Assistimos, assim, a um paradoxo: os cidadãos, por um lado, estão limitados na sua capacidade de serem generosos, porque uma boa parte dos recursos lhe são sonegados por via dos impostos; por outro lado, e do ponto de vista constitucional, é ao Estado que compete prestar e promover o bem-estar, dispondo dos meios para tal; pelo que legalmente se “libera” o indivíduo – repito, quer ele queira, quer não – do dever de assistência aos que lhe são próximos, potenciando egoísmos e privilegiando modos de vida sem laços nem raízes. Tudo em defesa da “Liberdade”, e de uma sociedade mais “Justa” e mais “Solidária”, obviamente.

As novas gerações – entre as quais, a minha – ignoram em boa medida que, se a moral é por essência um fenómeno de condução pessoal, ela só pode existir se a decisão se concentrar na esfera da autonomia individual.

Para lá do indivíduo, fora da responsabilidade pessoal, não há nem bondade nem maldade, nem possibilidade de mérito moral.

(...)

[Pergunto]

(...)

Será que existe um valor moral na decisão se não formos responsáveis pelos nossos interesses e livres para sacrificá-los?

Que altruísmo existe quando este é praticado à custa do esforço de terceiros?

A responsabilidade – não perante um superior, mas perante a própria consciência – a compreensão de um dever não imposto pela coacção, a necessidade de resolver qual das coisas a que damos valor devemos sacrificar a outra e aceitar as consequências da nossa decisão – eis aí a essência de toda a regra moral digna desse nome.

Todas estas ideias, apresentadas por Hayek (cf. op. cit.) nos anos 40, ganham no nosso contexto particular acuidade.

Numa sociedade recheada de meios o que falta é regressar à exigência: mas a uma exigência não imposta, nem assente em mecanismos de coacção. Existem hoje, como nunca, meios materiais, mas vivemos na ausência de uma verdadeira liberdade, que confronte o indivíduo com as suas responsabilidades, e motive o seu espírito de iniciativa.
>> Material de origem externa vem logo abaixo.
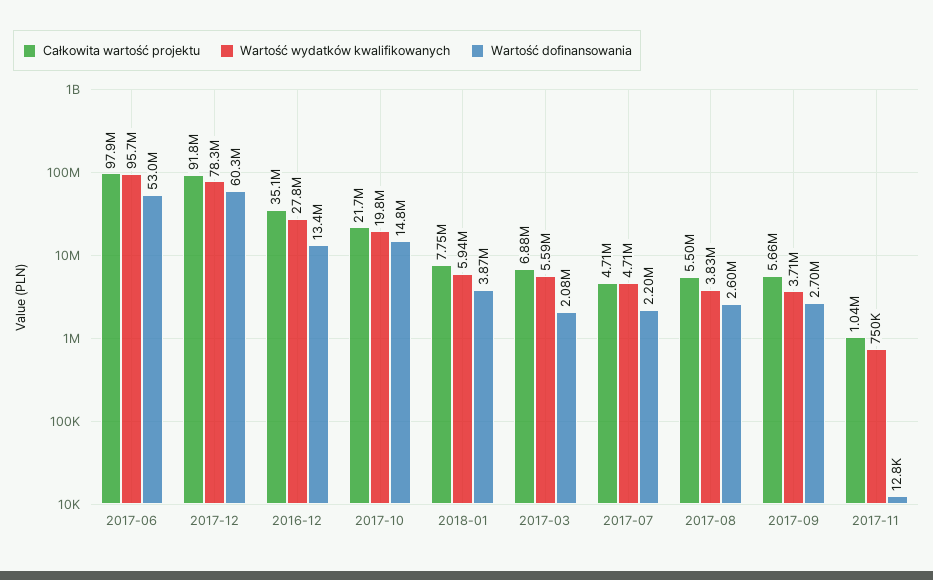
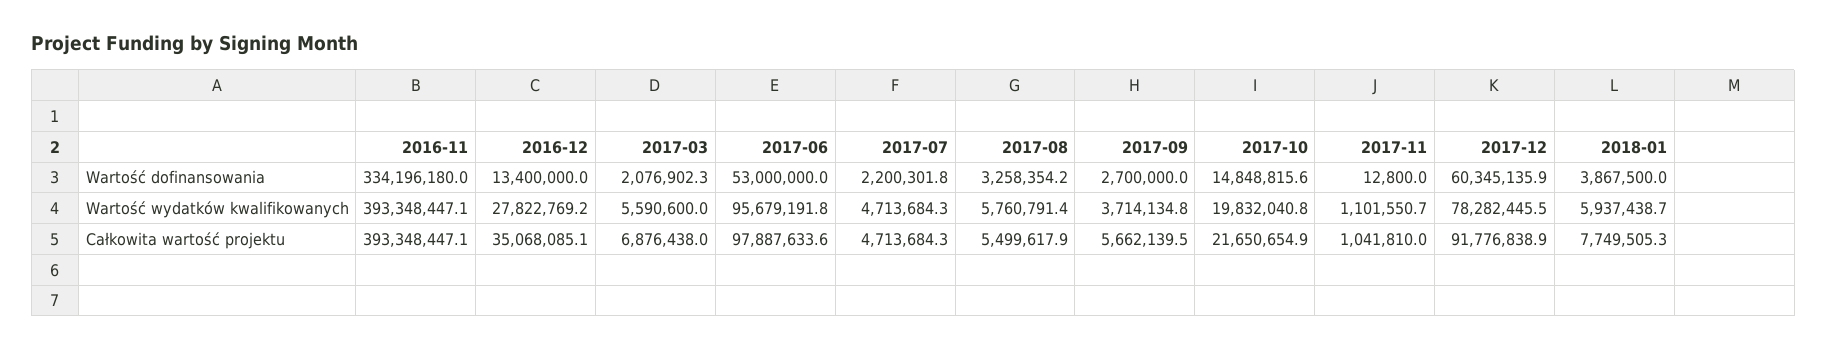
Wartość wydatków kwalifikowanych, 2017-08: 3830000 -> 5760791.4
Wartość dofinansowania, 2017-08: 2600000 -> 3258354.2
Wartość wydatków kwalifikowanych, 2017-11: 750000 -> 1101550.7
Wartość dofinansowania, 2016-11: none -> 334196180
Wartość wydatków kwalifikowanych, 2016-11: none -> 393348447.1
Całkowita wartość projektu, 2016-11: none -> 393348447.1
Ou, como escreve Bento XVI, na sua Deus Caritas Est (28.b):

O amor — caritas — será sempre necessário, mesmo na sociedade mais justa. Não há qualquer ordenamento estatal justo que possa tornar supérfluo o serviço do amor. Quem quer desfazer-se do amor, prepara-se para se desfazer do homem enquanto
homem. Haverá sempre sofrimento que necessita de consolação e ajuda. Haverá sempre solidão. Existirão sempre também situações de necessidade material, para
as quais é indispensável uma ajuda na linha de um amor concreto ao próximo. Um Estado, que queira prover a tudo e tudo açambarque, torna-se no fim de contas uma instância burocrática, que não pode assegurar o essencial de que o homem sofredor — todo o homem — tem necessidade: a amorosa dedicação pessoal. Não precisamos de um Estado que regule e domine tudo, mas de um Estado que generosamente reconheça e apoie, segundo o princípio de subsidiariedade, as iniciativas que nascem das diversas forças sociais e conjugam espontaneidade e proximidade aos homens carecidos de ajuda. A Igreja é uma destas forças vivas: nela pulsa a dinâmica do amor suscitado pelo Espírito de Cristo. Este amor não oferece aos homens apenas uma ajuda material, mas também refrigério e cuidado para a alma — ajuda esta muitas vezes mais necessária que o apoio material. A afirmação de que as estruturas justas tornariam supérfluas as obras de caridade esconde, de facto, uma concepção materialista do homem: o preconceito segundo o qual o homem viveria “só de pão” (Mt 4, 4; cf. Dt 8, 3) — convicção que humilha o homem e ignora precisamente aquilo que é mais especificamente humano.
É este o regresso ao individualismo que me motiva. Que gostava, também, que fosse o vosso.